(SUPPLIED RECORDS)
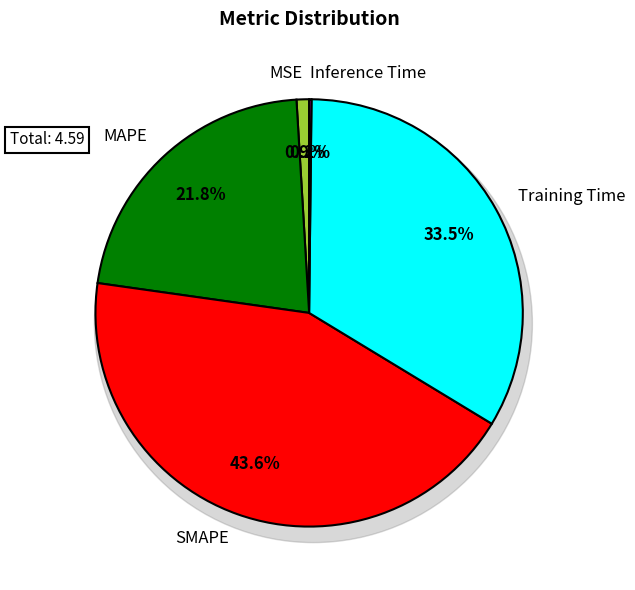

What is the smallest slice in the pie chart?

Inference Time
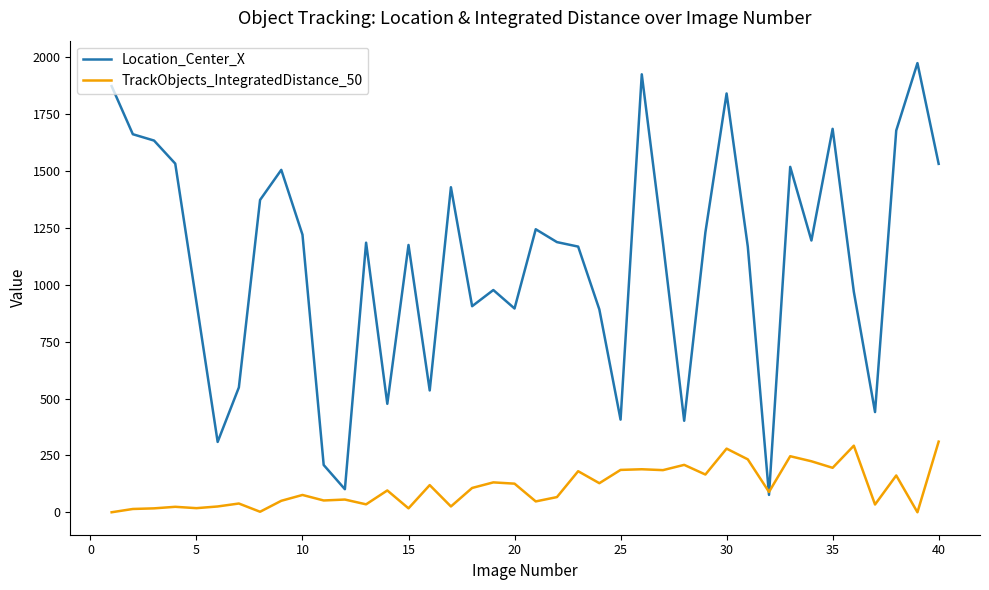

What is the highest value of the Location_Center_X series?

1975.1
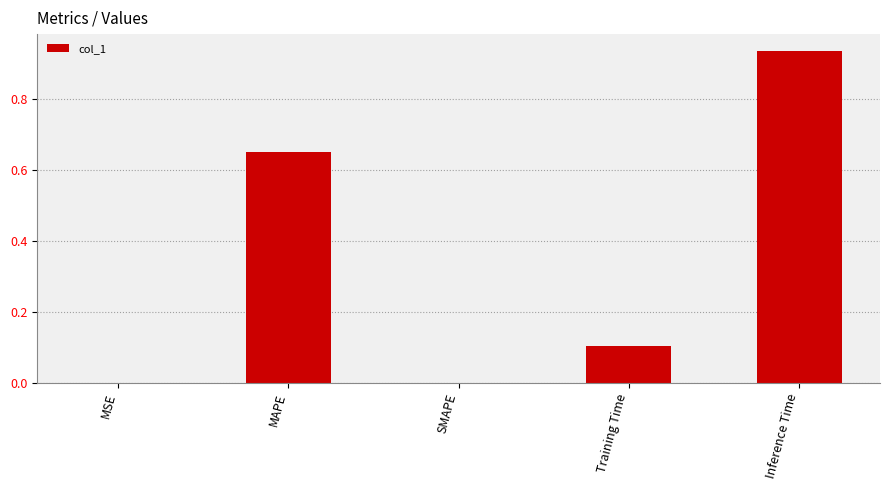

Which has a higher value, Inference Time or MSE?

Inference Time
(End SUPPLIED RECORDS)
(SUPPLIED RECORDS)
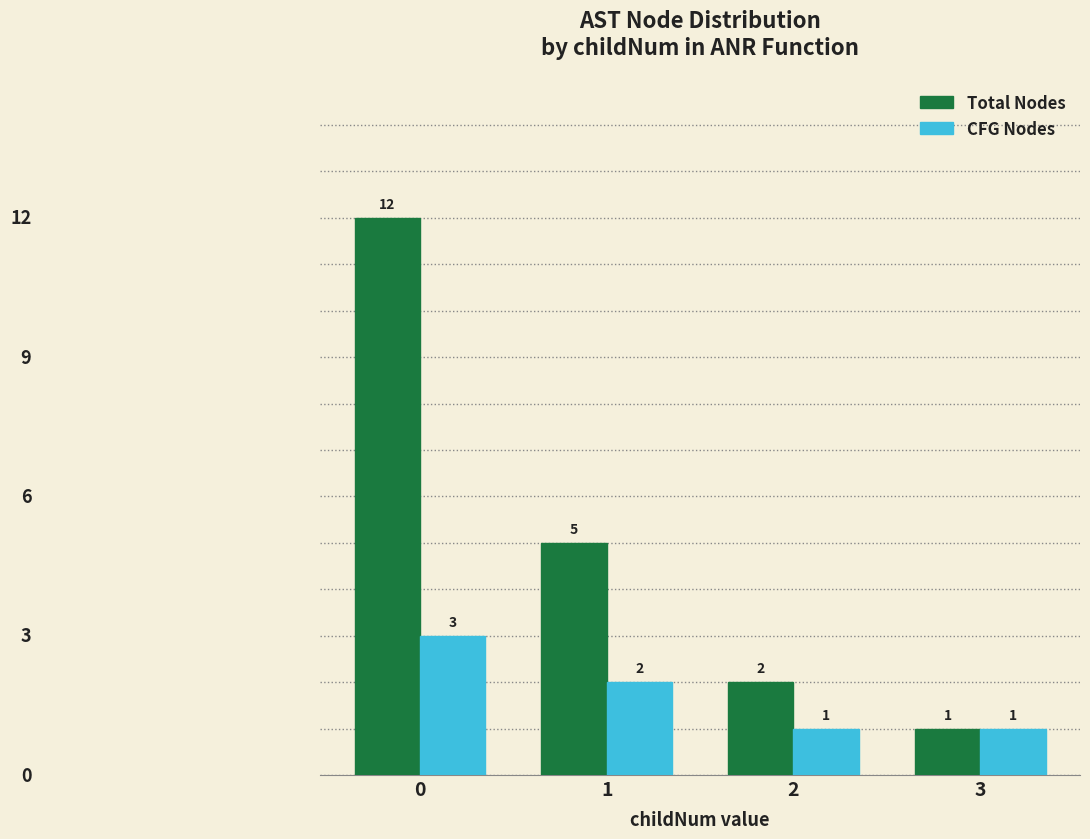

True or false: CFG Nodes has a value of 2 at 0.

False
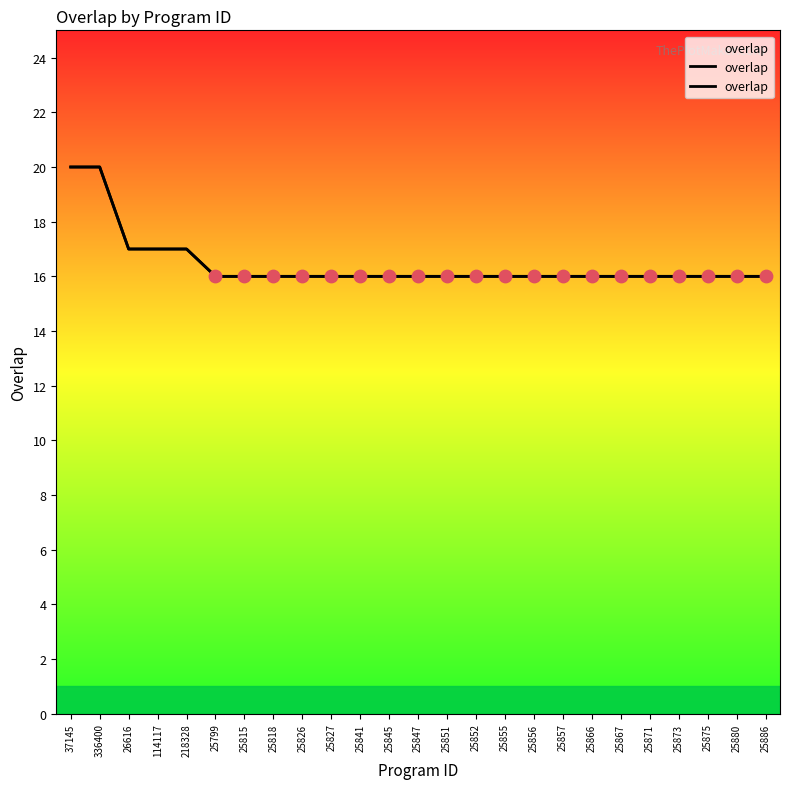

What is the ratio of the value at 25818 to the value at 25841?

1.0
(End SUPPLIED RECORDS)
▶ [WHAT TO WORK ON] Rewrite the items between the line holding "What is the smallest slice in the pie chart?" and the line holding "Which has a", inclusive, replacing "value" with "reading" and leaving everything else unchanged. Omit the pictures from your output.

▶ [REPLY TO THE TASK]
What is the smallest slice in the pie chart?

Inference Time

What is the highest reading of the Location_Center_X series?

1975.1

Which has a higher reading, Inference Time or MSE?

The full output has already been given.